The end result of all this is that the first of Mythic’s devices, the M1076, which is implemented in what would now be considered to be a cheap-and-cheerful 40nm process technology, can perform 25 trillion math operations per second whilst consuming only around 3 watts of power (an equivalent digital platform would be around the size of a 1/3 height shoebox equipped with a turbofan to dissipate the 100 watts of power it was guzzling).
Meet the Mythic 1076 (Image source: Mythic AI)
Now, there are all sorts of nitty-gritty details that I don’t have the time or the energy (no pun intended) to go into here — such as the fact that there’s a lot of internal calibration (employing analog and digital techniques) to ensure that the device consistently hits its 8-bits of accuracy, also the fact that the layers of analog neurons are interspaced with interfaces in the digital domain — but the bottom line is that the M1076 has the capacity for around 80 million synapses.

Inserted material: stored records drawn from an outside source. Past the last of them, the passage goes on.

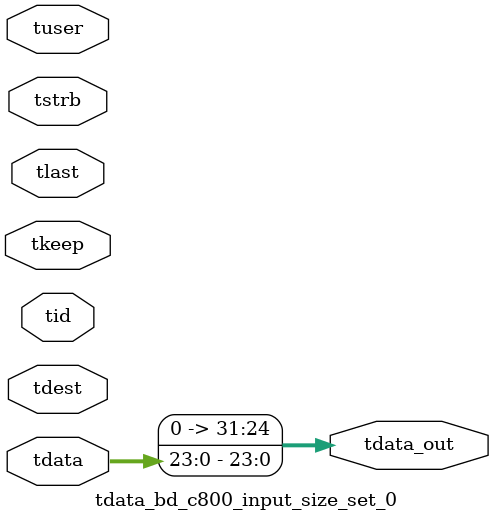
<source format=v>


`timescale 1ps/1ps

module tdata_bd_c800_input_size_set_0 #
(
parameter C_S_AXIS_TDATA_WIDTH = 32,
parameter C_S_AXIS_TUSER_WIDTH = 0,
parameter C_S_AXIS_TID_WIDTH   = 0,
parameter C_S_AXIS_TDEST_WIDTH = 0,
parameter C_M_AXIS_TDATA_WIDTH = 32
)
(
input  [(C_S_AXIS_TDATA_WIDTH == 0 ? 1 : C_S_AXIS_TDATA_WIDTH)-1:0     ] tdata,
input  [(C_S_AXIS_TUSER_WIDTH == 0 ? 1 : C_S_AXIS_TUSER_WIDTH)-1:0     ] tuser,
input  [(C_S_AXIS_TID_WIDTH   == 0 ? 1 : C_S_AXIS_TID_WIDTH)-1:0       ] tid,
input  [(C_S_AXIS_TDEST_WIDTH == 0 ? 1 : C_S_AXIS_TDEST_WIDTH)-1:0     ] tdest,
input  [(C_S_AXIS_TDATA_WIDTH/8)-1:0 ] tkeep,
input  [(C_S_AXIS_TDATA_WIDTH/8)-1:0 ] tstrb,
input                                                                    tlast,
output [C_M_AXIS_TDATA_WIDTH-1:0] tdata_out
);

assign tdata_out = {tdata[23:0]};

endmodule


</source>
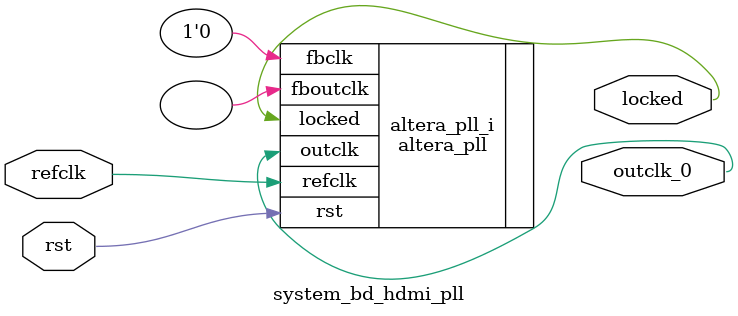
<source format=v>
`timescale 1ns/10ps
module  system_bd_hdmi_pll(

	// interface 'refclk'
	input wire refclk,

	// interface 'reset'
	input wire rst,

	// interface 'outclk0'
	output wire outclk_0,

	// interface 'locked'
	output wire locked
);

	altera_pll #(
		.fractional_vco_multiplier("false"),
		.reference_clock_frequency("100.0 MHz"),
		.operation_mode("direct"),
		.number_of_clocks(1),
		.output_clock_frequency0("148.484848 MHz"),
		.phase_shift0("0 ps"),
		.duty_cycle0(50),
		.output_clock_frequency1("0 MHz"),
		.phase_shift1("0 ps"),
		.duty_cycle1(50),
		.output_clock_frequency2("0 MHz"),
		.phase_shift2("0 ps"),
		.duty_cycle2(50),
		.output_clock_frequency3("0 MHz"),
		.phase_shift3("0 ps"),
		.duty_cycle3(50),
		.output_clock_frequency4("0 MHz"),
		.phase_shift4("0 ps"),
		.duty_cycle4(50),
		.output_clock_frequency5("0 MHz"),
		.phase_shift5("0 ps"),
		.duty_cycle5(50),
		.output_clock_frequency6("0 MHz"),
		.phase_shift6("0 ps"),
		.duty_cycle6(50),
		.output_clock_frequency7("0 MHz"),
		.phase_shift7("0 ps"),
		.duty_cycle7(50),
		.output_clock_frequency8("0 MHz"),
		.phase_shift8("0 ps"),
		.duty_cycle8(50),
		.output_clock_frequency9("0 MHz"),
		.phase_shift9("0 ps"),
		.duty_cycle9(50),
		.output_clock_frequency10("0 MHz"),
		.phase_shift10("0 ps"),
		.duty_cycle10(50),
		.output_clock_frequency11("0 MHz"),
		.phase_shift11("0 ps"),
		.duty_cycle11(50),
		.output_clock_frequency12("0 MHz"),
		.phase_shift12("0 ps"),
		.duty_cycle12(50),
		.output_clock_frequency13("0 MHz"),
		.phase_shift13("0 ps"),
		.duty_cycle13(50),
		.output_clock_frequency14("0 MHz"),
		.phase_shift14("0 ps"),
		.duty_cycle14(50),
		.output_clock_frequency15("0 MHz"),
		.phase_shift15("0 ps"),
		.duty_cycle15(50),
		.output_clock_frequency16("0 MHz"),
		.phase_shift16("0 ps"),
		.duty_cycle16(50),
		.output_clock_frequency17("0 MHz"),
		.phase_shift17("0 ps"),
		.duty_cycle17(50),
		.pll_type("General"),
		.pll_subtype("General")
	) altera_pll_i (
		.rst	(rst),
		.outclk	({outclk_0}),
		.locked	(locked),
		.fboutclk	( ),
		.fbclk	(1'b0),
		.refclk	(refclk)
	);
endmodule


</source>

These synapses can be arranged in layers as required. That is, you could theoretically have a single layer with 80 million synapses, or 100 layers each with 800,000 synapses, or 80 million layers each with a single synapse.
Of course, very few people wish to purchase a chip on its own and then start experimenting with it. What is required is a development board with some sort of interface (say PCIe) that can be plugged into a computer. For this reason, the folks at Mythic offer a complete M1076-based family from chip to development board to evaluation system.
Meet the M1076 family (Image source: Mythic AI)
But wait, there’s more, because Mythic also offers support for a wide variety of host platforms — including X86, NVIDIA Jetson Xavier NX/TX2, Qualcomm RB5, and NXP i.MX8M — running Linux Ubunto or Linux for Tegra (NVIDIA), with pre-trained deep neural net (DNN) models for applications like an object detector (YOLOv3), Pose Estimator (OpenPose V1.5 Body25), and Classifiers (ResNet 18 and ResNet50).
I don’t know about you, but much like the classic Guinness advert, I think this is “Brilliant!” I would never have conceived the idea of creating ANNs with analog neurons formed from columns of Flash cell synapses in a million years but — now I’ve been exposed to the concept — I think this could herald a new day in AI inferencing. As always, we certainly do live in exciting times. How about you? Do you have any thoughts you’d care to share on any of this?